ÁTICO
de
Úrsula Starke
Por
Alejandro Lavquén
Nos encontramos
ante Ático (Editorial Cuarto Propio), segundo libro de Úrsula
Starke, un volumen que sorprende por su vuelo poético. En él
florecen una intensidad de imágenes y sentimientos que van desde el dolor
a la búsqueda de justicia, una justicia que la poeta reclama para sí
(justicia para sus pesares) y, por extensión, para el mundo. El poemario
está dividido en tres partes: Discursos, cronología temática
de la confusión; Relato a dieciséis epitafios o cómo el amor
pena; Lamentos, antes era aquella. División que no afecta en nada la continuidad
de la propuesta poética ni lo que algunos pudieran llaman "unidad
temática".
Ático es un todo que arremete con
fuerza, hiere, sufre, combate con sus fantasmas y abre las alas a la luz que se
percibe entre sueños y melancolías permanentes; escrito con una
prosa poética que demuestra un notable estilo literario. La poeta se aferra
a su oficio sin medias luces ni medias sombras, sabe que en la escritura está
la salvación, la sobrevivencia a sus desdichas en un mundo que la oprime
en sus afanes: "cuando ustedes claman la vecindad solar y emprenden la
temática sondable de su/ victoria, tipeo la vieja máquina de coser,
la fe de erratas inconclusa, donde escribo a mi/ estilo la mortal ceremonia de
mi pena". Allí se manifiesta "el asombro cósmico
de la niña que escribe mosaicos incomprensibles, que agita la bandera/
colorida cuando camina hacia el ático", lugar que pasa a ser el
refugio de sus plegarias, quizá un placebo que no es otra cosa que la poesía
en toda su dimensión del dolor, arrojada sobre la hoja en blanco. Los fantasmas
no son pocos, vienen y van, incluso en la ternura e inocencia de la niñez,
pero sobre todo en una adolescencia donde la enfermedad se presenta como un demonio
que pareciera alzarse triunfante sobre la luz: "odio los temblores matutinos
y tanta droga me bombea vida/ y no hay otra solución que morirme hasta
morir con ellas en mi velador" (...) "Hay un olor a galletas que rompe
el ambiente, un ladrido de perros que rompe/ el ambiente. Un fantasma tras la
ventana. Miedo, miedo es la hiedra temblando por los pilares./ Miedo es el jardín
reverberando de demonios. Miedo es el otoño gritando". Pero finalmente,
es la poeta la que triunfa, el amor de su familia se sublima en el poema y en
su corazón, su madre, sus hermanos; ve la luz y avanza. Ya la vida no será
la misma, aunque los fantasmas no se alejen del todo, pero la muerte ha sido derrotada.

┄┄┄┄┄┄┄┄┄┄┄┄┄┄┄┄┄┄┄┄

Requisito.
Según la reseña de Ático, ¿en cuántas partes está dividido el poemario y cómo se titulan? Los registros no intervienen en esto.

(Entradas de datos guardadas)

┄┄┄┄┄┄┄┄┄┄┄┄┄┄┄┄┄┄┄┄

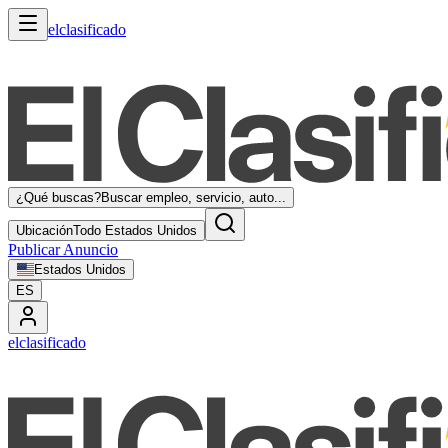
elclasificado
¿Qué buscas?
Buscar empleo, servicio, auto...
Ubicación
Todo Estados Unidos
Publicar Anuncio
Estados Unidos
ES
elclasificado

┄┄┄┄┄┄┄┄┄┄┄┄┄┄┄┄┄┄┄┄

Solución.
En tres partes: Discursos, cronología temática de la confusión; Relato a dieciséis epitafios o cómo el amor pena; y Lamentos, antes era aquella.